Corner of confusion

by Toby Ward
7th March 2016

THERE is risk of a precedent being set in the Manningham Green Wedge after a section of land in Warrandyte was controversially awarded as a new title, abandoning usual processes.

In 2010, Brad and Eve Hatfield purchased land at 294 Tindals Road and were told soon after that a corner of their land, about 1000m2, was subject to a claim of adverse possession submitted by their then neighbour.

According to the titles office – now known as the Department of Environment, Land, Water & Planning (DELWP) – adverse possession is a legal principle that “enables the occupier of a piece of land to obtain ownership if uninterrupted and exclusive possession of the land for at least 15 years can be proven”.

Having successfully obtained the piece of land from the Hatfields, the neighbour sold the property. However, the regular laws of subdivision were bypassed and the piece of land acquired through adverse possession became its own title.

“We moved on from the adverse possession claim and thought the property had been sold as one piece of land only to find out there was a new title,” said Brad.

“It was like another kick in the teeth. We bought the property to build our dream home and we’ve lost a corner of it where someone could potentially build a house, looking out across our land. It’s shocking and it’s changed all our plans.”

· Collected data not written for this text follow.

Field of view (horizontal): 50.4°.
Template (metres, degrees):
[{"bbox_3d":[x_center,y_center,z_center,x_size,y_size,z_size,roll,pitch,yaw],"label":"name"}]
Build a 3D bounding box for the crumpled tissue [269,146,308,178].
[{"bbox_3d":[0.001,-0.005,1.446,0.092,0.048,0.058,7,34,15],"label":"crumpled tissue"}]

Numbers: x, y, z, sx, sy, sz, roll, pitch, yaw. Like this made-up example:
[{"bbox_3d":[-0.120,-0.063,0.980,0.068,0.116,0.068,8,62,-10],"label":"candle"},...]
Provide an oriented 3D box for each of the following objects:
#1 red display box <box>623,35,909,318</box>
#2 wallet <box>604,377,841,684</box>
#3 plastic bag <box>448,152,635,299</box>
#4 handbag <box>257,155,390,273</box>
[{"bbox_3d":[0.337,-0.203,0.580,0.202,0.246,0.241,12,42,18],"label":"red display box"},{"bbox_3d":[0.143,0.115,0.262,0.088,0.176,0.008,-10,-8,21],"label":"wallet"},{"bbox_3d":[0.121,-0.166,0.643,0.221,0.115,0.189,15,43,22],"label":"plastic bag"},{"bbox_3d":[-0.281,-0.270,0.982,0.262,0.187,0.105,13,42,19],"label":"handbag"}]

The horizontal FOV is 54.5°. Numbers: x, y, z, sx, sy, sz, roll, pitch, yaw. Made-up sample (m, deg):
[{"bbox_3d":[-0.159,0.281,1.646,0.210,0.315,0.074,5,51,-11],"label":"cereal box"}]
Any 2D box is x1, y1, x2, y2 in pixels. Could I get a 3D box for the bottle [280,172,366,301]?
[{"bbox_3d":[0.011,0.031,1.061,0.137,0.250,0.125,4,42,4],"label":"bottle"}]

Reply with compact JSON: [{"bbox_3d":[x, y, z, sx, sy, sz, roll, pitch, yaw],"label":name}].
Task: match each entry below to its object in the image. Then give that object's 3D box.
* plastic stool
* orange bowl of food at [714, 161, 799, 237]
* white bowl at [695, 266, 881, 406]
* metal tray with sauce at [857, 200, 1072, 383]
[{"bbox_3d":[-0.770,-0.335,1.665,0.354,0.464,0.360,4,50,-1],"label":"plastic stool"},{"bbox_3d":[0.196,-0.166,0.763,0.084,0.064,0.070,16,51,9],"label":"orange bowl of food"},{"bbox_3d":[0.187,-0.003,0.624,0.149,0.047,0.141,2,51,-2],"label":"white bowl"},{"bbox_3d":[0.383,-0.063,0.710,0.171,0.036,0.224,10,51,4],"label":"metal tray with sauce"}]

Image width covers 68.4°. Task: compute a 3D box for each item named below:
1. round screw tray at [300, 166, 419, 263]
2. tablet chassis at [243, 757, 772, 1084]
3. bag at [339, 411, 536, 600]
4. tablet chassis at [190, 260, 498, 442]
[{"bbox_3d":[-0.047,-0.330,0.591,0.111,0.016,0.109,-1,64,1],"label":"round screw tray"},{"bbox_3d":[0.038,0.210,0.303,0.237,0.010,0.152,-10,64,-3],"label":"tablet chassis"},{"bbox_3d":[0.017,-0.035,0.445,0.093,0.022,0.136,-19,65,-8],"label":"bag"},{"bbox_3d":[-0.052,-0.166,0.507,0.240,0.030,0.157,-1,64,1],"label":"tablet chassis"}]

Manningham councillor Geoff Gough said DELWP had circumvented the normal subdivision procedures.

“The fact that subdivision or small lots can be created via this [process], and that they’re separate titles and not added to one title, is a real issue for the future of the Green Wedge,” Cr Gough said.

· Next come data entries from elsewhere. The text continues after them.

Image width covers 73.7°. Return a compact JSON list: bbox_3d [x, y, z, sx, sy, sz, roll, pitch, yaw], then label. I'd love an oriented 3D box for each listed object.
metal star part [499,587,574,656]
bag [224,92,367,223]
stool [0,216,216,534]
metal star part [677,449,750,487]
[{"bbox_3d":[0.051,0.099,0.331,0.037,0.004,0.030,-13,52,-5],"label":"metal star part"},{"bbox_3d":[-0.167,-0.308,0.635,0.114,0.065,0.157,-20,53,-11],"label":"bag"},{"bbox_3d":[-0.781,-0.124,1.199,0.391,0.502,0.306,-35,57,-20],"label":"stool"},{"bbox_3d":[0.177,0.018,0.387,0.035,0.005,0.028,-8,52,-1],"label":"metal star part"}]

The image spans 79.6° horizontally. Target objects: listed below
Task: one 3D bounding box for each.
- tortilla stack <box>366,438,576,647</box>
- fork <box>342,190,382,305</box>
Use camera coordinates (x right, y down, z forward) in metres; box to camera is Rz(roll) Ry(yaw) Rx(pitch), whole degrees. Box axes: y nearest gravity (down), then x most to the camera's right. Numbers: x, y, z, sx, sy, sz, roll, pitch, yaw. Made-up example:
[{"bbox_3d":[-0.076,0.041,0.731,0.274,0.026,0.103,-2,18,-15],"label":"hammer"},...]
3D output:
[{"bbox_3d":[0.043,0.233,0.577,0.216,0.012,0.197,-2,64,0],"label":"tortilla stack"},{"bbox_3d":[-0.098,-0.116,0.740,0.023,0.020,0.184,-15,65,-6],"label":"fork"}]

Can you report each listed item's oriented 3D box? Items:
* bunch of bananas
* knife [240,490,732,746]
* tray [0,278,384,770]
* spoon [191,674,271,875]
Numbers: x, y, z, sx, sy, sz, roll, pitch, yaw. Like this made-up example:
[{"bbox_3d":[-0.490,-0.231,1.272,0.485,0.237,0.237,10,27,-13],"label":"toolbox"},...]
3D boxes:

“I think the ultimate issue is with the titles office being able to create titles without council or anybody knowing and creating a brand new lot smaller than the minimum lot size.”

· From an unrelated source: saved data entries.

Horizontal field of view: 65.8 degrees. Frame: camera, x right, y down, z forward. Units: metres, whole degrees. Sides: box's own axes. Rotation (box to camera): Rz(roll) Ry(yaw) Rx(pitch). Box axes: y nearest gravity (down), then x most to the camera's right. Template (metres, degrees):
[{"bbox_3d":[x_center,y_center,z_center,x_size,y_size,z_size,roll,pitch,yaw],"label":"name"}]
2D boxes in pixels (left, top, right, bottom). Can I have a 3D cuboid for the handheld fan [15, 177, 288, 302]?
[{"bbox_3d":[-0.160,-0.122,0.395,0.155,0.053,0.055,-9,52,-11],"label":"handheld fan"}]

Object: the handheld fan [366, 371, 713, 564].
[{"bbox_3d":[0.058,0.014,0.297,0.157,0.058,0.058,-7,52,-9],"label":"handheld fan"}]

Within the Manningham Green Wedge zone, properties can not be subdivided below eight hectares. Former Manningham mayor Bob Beynon argues that if an application to subdivide the property was submitted to council, it would have been rejected.

“Council could refuse a permit to build on the title. But if your application meets the requirements of the zone provisions, it’s possible it could be taken to VCAT and have the council’s decision overturned,” he said. “I became involved in this because I believe it sets a worrying precedent,” Beynon said. “Although council aren’t culpable, it’s in their best interest to start making inquiries as to what council’s role could be in the event that people may try to pull the same sort of stunt.”

Teresa Dominik, director of planning and environment at Manningham council, said the correct procedures had been followed in the case of adverse possession and that DELWP had created a new title without informing council.

“The Land Title Office confirmed that the granting of the adverse possession application followed the necessary legislative requirements and processes prior to the granting of the application and creation of the new Folio,” she told the Diary.

“This was done by the Land Title Office and the process did not require any notification to council. The parcel of land is 1088m2 in size and officers were surprised it wasn’t sold with the main property.”

Eve Hatfield said her family could not move on from the case while the neighbouring title poses so many uncertainties.

“It’s just been a constant battle to keep the dream going,” she said. “Our fight continues with the intricate issues surrounding this small parcel of land and what the owner proposes to do with it.”